[Source records]
^^^^^^^^
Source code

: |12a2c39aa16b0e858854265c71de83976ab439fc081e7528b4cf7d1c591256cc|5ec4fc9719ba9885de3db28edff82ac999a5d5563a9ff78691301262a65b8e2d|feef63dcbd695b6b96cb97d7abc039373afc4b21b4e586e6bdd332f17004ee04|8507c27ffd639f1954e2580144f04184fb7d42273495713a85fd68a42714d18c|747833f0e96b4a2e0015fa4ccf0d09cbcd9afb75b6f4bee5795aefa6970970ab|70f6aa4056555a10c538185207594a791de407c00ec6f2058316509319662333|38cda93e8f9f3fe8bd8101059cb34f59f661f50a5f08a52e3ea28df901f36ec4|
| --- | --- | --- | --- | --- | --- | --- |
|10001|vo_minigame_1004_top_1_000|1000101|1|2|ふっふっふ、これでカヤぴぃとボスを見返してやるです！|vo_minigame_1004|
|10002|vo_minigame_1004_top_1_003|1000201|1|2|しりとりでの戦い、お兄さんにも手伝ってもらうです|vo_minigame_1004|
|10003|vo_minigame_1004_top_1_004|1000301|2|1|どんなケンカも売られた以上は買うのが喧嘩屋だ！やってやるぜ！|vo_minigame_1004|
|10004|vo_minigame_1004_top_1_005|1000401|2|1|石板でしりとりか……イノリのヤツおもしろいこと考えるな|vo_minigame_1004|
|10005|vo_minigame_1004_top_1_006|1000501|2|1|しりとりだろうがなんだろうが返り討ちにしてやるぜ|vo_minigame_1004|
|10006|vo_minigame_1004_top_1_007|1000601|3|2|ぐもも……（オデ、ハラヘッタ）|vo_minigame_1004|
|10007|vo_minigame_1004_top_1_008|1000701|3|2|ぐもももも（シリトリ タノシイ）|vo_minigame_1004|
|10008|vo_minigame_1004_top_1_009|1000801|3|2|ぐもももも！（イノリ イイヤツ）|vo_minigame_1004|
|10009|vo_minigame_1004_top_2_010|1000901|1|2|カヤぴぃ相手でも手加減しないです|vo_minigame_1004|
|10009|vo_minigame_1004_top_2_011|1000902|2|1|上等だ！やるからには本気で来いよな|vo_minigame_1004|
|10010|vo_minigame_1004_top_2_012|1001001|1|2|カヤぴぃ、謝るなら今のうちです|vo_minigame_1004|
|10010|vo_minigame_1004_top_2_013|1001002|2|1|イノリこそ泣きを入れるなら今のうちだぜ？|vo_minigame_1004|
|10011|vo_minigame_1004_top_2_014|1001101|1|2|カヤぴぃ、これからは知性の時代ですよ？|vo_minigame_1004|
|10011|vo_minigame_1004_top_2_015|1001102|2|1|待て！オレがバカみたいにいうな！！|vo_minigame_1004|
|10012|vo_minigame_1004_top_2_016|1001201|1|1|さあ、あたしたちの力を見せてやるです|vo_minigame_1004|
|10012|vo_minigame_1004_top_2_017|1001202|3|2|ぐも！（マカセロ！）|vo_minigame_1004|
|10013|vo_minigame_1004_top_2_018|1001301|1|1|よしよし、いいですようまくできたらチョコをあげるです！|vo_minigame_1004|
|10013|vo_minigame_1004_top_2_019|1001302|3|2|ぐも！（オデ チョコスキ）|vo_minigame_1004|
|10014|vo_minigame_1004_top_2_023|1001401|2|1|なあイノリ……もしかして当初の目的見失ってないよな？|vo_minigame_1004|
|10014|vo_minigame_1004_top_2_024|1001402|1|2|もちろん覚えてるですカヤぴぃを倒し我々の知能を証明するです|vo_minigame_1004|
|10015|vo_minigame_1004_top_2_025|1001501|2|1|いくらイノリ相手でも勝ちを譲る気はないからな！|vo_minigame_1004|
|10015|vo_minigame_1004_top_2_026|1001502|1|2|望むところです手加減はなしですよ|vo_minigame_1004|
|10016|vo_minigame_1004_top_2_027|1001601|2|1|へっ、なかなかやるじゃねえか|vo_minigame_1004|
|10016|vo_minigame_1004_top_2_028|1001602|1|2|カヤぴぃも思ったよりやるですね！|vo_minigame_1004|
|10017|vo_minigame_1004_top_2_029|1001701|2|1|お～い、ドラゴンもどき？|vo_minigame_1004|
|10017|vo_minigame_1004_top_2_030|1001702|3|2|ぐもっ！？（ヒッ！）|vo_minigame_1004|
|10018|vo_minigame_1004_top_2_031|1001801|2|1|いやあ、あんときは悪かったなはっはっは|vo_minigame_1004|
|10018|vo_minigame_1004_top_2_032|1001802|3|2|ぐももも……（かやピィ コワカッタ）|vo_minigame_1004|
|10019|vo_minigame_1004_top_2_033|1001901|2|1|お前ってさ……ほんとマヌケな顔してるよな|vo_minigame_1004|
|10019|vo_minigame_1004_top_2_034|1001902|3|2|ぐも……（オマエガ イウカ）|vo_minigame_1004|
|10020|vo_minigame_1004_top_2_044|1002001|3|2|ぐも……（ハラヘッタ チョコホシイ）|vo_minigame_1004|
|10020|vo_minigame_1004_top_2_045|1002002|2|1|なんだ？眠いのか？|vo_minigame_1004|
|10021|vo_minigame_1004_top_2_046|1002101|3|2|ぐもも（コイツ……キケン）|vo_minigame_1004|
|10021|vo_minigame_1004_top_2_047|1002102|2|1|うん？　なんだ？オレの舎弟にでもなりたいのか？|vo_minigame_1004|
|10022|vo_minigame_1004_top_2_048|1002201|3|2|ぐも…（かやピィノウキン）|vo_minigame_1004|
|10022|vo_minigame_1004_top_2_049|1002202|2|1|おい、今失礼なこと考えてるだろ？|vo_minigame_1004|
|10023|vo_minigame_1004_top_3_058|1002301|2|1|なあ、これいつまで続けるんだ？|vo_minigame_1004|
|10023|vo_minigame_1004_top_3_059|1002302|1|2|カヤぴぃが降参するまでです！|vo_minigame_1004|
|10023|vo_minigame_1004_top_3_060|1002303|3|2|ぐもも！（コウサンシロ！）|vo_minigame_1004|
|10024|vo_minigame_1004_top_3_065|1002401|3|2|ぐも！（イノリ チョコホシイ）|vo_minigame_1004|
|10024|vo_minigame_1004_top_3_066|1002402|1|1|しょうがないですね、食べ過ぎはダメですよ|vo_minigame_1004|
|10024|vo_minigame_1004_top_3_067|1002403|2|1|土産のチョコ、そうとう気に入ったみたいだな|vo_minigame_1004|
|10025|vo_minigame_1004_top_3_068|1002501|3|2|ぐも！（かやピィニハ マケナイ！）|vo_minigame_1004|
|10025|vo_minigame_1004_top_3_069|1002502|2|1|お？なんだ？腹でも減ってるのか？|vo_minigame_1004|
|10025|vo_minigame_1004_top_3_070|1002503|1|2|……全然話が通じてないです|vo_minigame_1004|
^^^^^^^^
Recopy all of the records verbatim.

# Written solution:
Source code

: |12a2c39aa16b0e858854265c71de83976ab439fc081e7528b4cf7d1c591256cc|5ec4fc9719ba9885de3db28edff82ac999a5d5563a9ff78691301262a65b8e2d|feef63dcbd695b6b96cb97d7abc039373afc4b21b4e586e6bdd332f17004ee04|8507c27ffd639f1954e2580144f04184fb7d42273495713a85fd68a42714d18c|747833f0e96b4a2e0015fa4ccf0d09cbcd9afb75b6f4bee5795aefa6970970ab|70f6aa4056555a10c538185207594a791de407c00ec6f2058316509319662333|38cda93e8f9f3fe8bd8101059cb34f59f661f50a5f08a52e3ea28df901f36ec4|
| --- | --- | --- | --- | --- | --- | --- |
|10001|vo_minigame_1004_top_1_000|1000101|1|2|ふっふっふ、これでカヤぴぃとボスを見返してやるです！|vo_minigame_1004|
|10002|vo_minigame_1004_top_1_003|1000201|1|2|しりとりでの戦い、お兄さんにも手伝ってもらうです|vo_minigame_1004|
|10003|vo_minigame_1004_top_1_004|1000301|2|1|どんなケンカも売られた以上は買うのが喧嘩屋だ！やってやるぜ！|vo_minigame_1004|
|10004|vo_minigame_1004_top_1_005|1000401|2|1|石板でしりとりか……イノリのヤツおもしろいこと考えるな|vo_minigame_1004|
|10005|vo_minigame_1004_top_1_006|1000501|2|1|しりとりだろうがなんだろうが返り討ちにしてやるぜ|vo_minigame_1004|
|10006|vo_minigame_1004_top_1_007|1000601|3|2|ぐもも……（オデ、ハラヘッタ）|vo_minigame_1004|
|10007|vo_minigame_1004_top_1_008|1000701|3|2|ぐもももも（シリトリ タノシイ）|vo_minigame_1004|
|10008|vo_minigame_1004_top_1_009|1000801|3|2|ぐもももも！（イノリ イイヤツ）|vo_minigame_1004|
|10009|vo_minigame_1004_top_2_010|1000901|1|2|カヤぴぃ相手でも手加減しないです|vo_minigame_1004|
|10009|vo_minigame_1004_top_2_011|1000902|2|1|上等だ！やるからには本気で来いよな|vo_minigame_1004|
|10010|vo_minigame_1004_top_2_012|1001001|1|2|カヤぴぃ、謝るなら今のうちです|vo_minigame_1004|
|10010|vo_minigame_1004_top_2_013|1001002|2|1|イノリこそ泣きを入れるなら今のうちだぜ？|vo_minigame_1004|
|10011|vo_minigame_1004_top_2_014|1001101|1|2|カヤぴぃ、これからは知性の時代ですよ？|vo_minigame_1004|
|10011|vo_minigame_1004_top_2_015|1001102|2|1|待て！オレがバカみたいにいうな！！|vo_minigame_1004|
|10012|vo_minigame_1004_top_2_016|1001201|1|1|さあ、あたしたちの力を見せてやるです|vo_minigame_1004|
|10012|vo_minigame_1004_top_2_017|1001202|3|2|ぐも！（マカセロ！）|vo_minigame_1004|
|10013|vo_minigame_1004_top_2_018|1001301|1|1|よしよし、いいですようまくできたらチョコをあげるです！|vo_minigame_1004|
|10013|vo_minigame_1004_top_2_019|1001302|3|2|ぐも！（オデ チョコスキ）|vo_minigame_1004|
|10014|vo_minigame_1004_top_2_023|1001401|2|1|なあイノリ……もしかして当初の目的見失ってないよな？|vo_minigame_1004|
|10014|vo_minigame_1004_top_2_024|1001402|1|2|もちろん覚えてるですカヤぴぃを倒し我々の知能を証明するです|vo_minigame_1004|
|10015|vo_minigame_1004_top_2_025|1001501|2|1|いくらイノリ相手でも勝ちを譲る気はないからな！|vo_minigame_1004|
|10015|vo_minigame_1004_top_2_026|1001502|1|2|望むところです手加減はなしですよ|vo_minigame_1004|
|10016|vo_minigame_1004_top_2_027|1001601|2|1|へっ、なかなかやるじゃねえか|vo_minigame_1004|
|10016|vo_minigame_1004_top_2_028|1001602|1|2|カヤぴぃも思ったよりやるですね！|vo_minigame_1004|
|10017|vo_minigame_1004_top_2_029|1001701|2|1|お～い、ドラゴンもどき？|vo_minigame_1004|
|10017|vo_minigame_1004_top_2_030|1001702|3|2|ぐもっ！？（ヒッ！）|vo_minigame_1004|
|10018|vo_minigame_1004_top_2_031|1001801|2|1|いやあ、あんときは悪かったなはっはっは|vo_minigame_1004|
|10018|vo_minigame_1004_top_2_032|1001802|3|2|ぐももも……（かやピィ コワカッタ）|vo_minigame_1004|
|10019|vo_minigame_1004_top_2_033|1001901|2|1|お前ってさ……ほんとマヌケな顔してるよな|vo_minigame_1004|
|10019|vo_minigame_1004_top_2_034|1001902|3|2|ぐも……（オマエガ イウカ）|vo_minigame_1004|
|10020|vo_minigame_1004_top_2_044|1002001|3|2|ぐも……（ハラヘッタ チョコホシイ）|vo_minigame_1004|
|10020|vo_minigame_1004_top_2_045|1002002|2|1|なんだ？眠いのか？|vo_minigame_1004|
|10021|vo_minigame_1004_top_2_046|1002101|3|2|ぐもも（コイツ……キケン）|vo_minigame_1004|
|10021|vo_minigame_1004_top_2_047|1002102|2|1|うん？　なんだ？オレの舎弟にでもなりたいのか？|vo_minigame_1004|
|10022|vo_minigame_1004_top_2_048|1002201|3|2|ぐも…（かやピィノウキン）|vo_minigame_1004|
|10022|vo_minigame_1004_top_2_049|1002202|2|1|おい、今失礼なこと考えてるだろ？|vo_minigame_1004|
|10023|vo_minigame_1004_top_3_058|1002301|2|1|なあ、これいつまで続けるんだ？|vo_minigame_1004|
|10023|vo_minigame_1004_top_3_059|1002302|1|2|カヤぴぃが降参するまでです！|vo_minigame_1004|
|10023|vo_minigame_1004_top_3_060|1002303|3|2|ぐもも！（コウサンシロ！）|vo_minigame_1004|
|10024|vo_minigame_1004_top_3_065|1002401|3|2|ぐも！（イノリ チョコホシイ）|vo_minigame_1004|
|10024|vo_minigame_1004_top_3_066|1002402|1|1|しょうがないですね、食べ過ぎはダメですよ|vo_minigame_1004|
|10024|vo_minigame_1004_top_3_067|1002403|2|1|土産のチョコ、そうとう気に入ったみたいだな|vo_minigame_1004|
|10025|vo_minigame_1004_top_3_068|1002501|3|2|ぐも！（かやピィニハ マケナイ！）|vo_minigame_1004|
|10025|vo_minigame_1004_top_3_069|1002502|2|1|お？なんだ？腹でも減ってるのか？|vo_minigame_1004|
|10025|vo_minigame_1004_top_3_070|1002503|1|2|……全然話が通じてないです|vo_minigame_1004|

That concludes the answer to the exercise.